Esta semana, mais uma vez, no dia marcado por certos astrólogos para a chegada do fim do mundo, o mundo não acabou. Normalmente, quando uma previsão do fim do mundo não se confirma, sentimos algum alívio; no entanto, creio que, depois de um ano como este, o fim do mundo seria uma lufada de ar fresco que todos acolheríamos com alguma alegria. Infelizmente, voltou a não se verificar. 2020 tem sido desilusões atrás de desilusões.
Desta vez, o fim do mundo eclodiria por causa de um alinhamento entre Júpiter e Saturno, e ainda devido a uma ocorrência qualquer relacionada com o calendário maia – que, além das efemérides habituais, também assinala, ao que parece, os fins do mundo. No entanto, o apocalipse não ocorreu. O que significa que, este ano, os astrólogos não previram acontecimentos muito importantes que se verificaram mesmo (como a pandemia) e previram acontecimentos muito importantes que não se verificaram de todo (como o fim do mundo). Tanto falharam ao não prever como falharam prevendo. Não deixando de constatar a admirável constância no falhanço, começo a inclinar-me para achar que isto das profecias talvez não seja completamente fiável.
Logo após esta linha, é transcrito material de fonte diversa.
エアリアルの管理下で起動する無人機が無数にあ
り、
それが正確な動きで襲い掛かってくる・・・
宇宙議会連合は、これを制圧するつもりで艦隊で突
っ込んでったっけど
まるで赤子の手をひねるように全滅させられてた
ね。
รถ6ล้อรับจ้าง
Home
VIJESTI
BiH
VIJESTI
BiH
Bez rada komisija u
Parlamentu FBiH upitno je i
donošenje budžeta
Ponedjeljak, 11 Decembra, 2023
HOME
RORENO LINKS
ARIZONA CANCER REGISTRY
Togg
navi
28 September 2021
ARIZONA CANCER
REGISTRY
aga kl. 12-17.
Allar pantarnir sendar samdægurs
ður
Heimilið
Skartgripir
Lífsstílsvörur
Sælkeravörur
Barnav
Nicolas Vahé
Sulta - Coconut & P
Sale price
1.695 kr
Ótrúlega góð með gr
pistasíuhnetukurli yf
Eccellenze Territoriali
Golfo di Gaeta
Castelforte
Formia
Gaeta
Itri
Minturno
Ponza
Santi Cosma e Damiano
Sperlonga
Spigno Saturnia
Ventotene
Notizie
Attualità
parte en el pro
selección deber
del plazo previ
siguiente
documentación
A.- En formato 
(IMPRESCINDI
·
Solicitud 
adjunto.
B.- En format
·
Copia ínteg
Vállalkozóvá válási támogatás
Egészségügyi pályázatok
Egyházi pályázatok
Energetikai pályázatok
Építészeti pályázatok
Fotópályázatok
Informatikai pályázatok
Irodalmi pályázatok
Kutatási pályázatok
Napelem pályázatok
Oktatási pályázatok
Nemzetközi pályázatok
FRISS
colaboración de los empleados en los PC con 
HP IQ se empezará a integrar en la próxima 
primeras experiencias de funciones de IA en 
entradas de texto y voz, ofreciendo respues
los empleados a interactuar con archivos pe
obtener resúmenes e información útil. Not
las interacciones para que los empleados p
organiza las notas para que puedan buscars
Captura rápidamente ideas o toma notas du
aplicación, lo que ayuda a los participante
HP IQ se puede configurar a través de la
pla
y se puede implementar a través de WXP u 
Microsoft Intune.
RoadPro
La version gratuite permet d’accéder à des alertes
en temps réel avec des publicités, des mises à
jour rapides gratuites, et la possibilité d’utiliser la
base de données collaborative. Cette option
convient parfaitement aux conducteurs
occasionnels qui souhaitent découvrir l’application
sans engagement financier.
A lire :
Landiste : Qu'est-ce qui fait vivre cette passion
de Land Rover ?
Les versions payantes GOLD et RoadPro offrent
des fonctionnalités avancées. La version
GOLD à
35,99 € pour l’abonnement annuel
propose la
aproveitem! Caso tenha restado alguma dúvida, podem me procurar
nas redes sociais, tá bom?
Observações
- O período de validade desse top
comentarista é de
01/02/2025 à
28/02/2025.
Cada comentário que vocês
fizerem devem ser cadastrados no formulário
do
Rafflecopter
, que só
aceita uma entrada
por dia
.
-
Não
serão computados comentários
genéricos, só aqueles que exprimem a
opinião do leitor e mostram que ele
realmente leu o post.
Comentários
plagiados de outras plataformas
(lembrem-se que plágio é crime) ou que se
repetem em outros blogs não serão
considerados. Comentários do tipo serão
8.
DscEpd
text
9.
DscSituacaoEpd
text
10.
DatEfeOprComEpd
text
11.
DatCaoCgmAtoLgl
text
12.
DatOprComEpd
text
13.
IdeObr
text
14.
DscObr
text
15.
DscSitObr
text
Ou talvez o problema seja outro. É curioso notar, a este propósito, que a culpa do fracasso das previsões costuma ser de uma ciência exacta. Quando são confrontados com o facto de os seus vaticínios não se terem concretizado, os astrólogos dizem sempre que o problema foi terem feito mal as contas. A previsão estava certíssima, a data é que estava errada. A astrologia não mente, a matemática é que falha. Parece-me evidente de que isto da Ciência é uma charlatanice.
Sem querer pôr em causa que os videntes continuem a prever fins do mundo que não se realizam, gostaria de dar uma sugestão que introduziria, a meu ver, uma mudança importante no mundo da astrologia. Para se destacar da quantidade de astrólogos que antecipa o fim do mundo, um bruxo verdadeiramente pós-moderno devia declarar que o mundo já acabou. Em vez de uma previsão, fazia uma retrovisão. Inovava e deixaria em dificuldades quem quisesse desmenti-lo. Parece-me difícil negar que isto que estamos a viver é aquela fase a seguir ao fim, em que já foi tudo para casa e só nos resta pôr as cadeiras de pernas para o ar em cima da mesa, despejar o lixo e fechar tudo.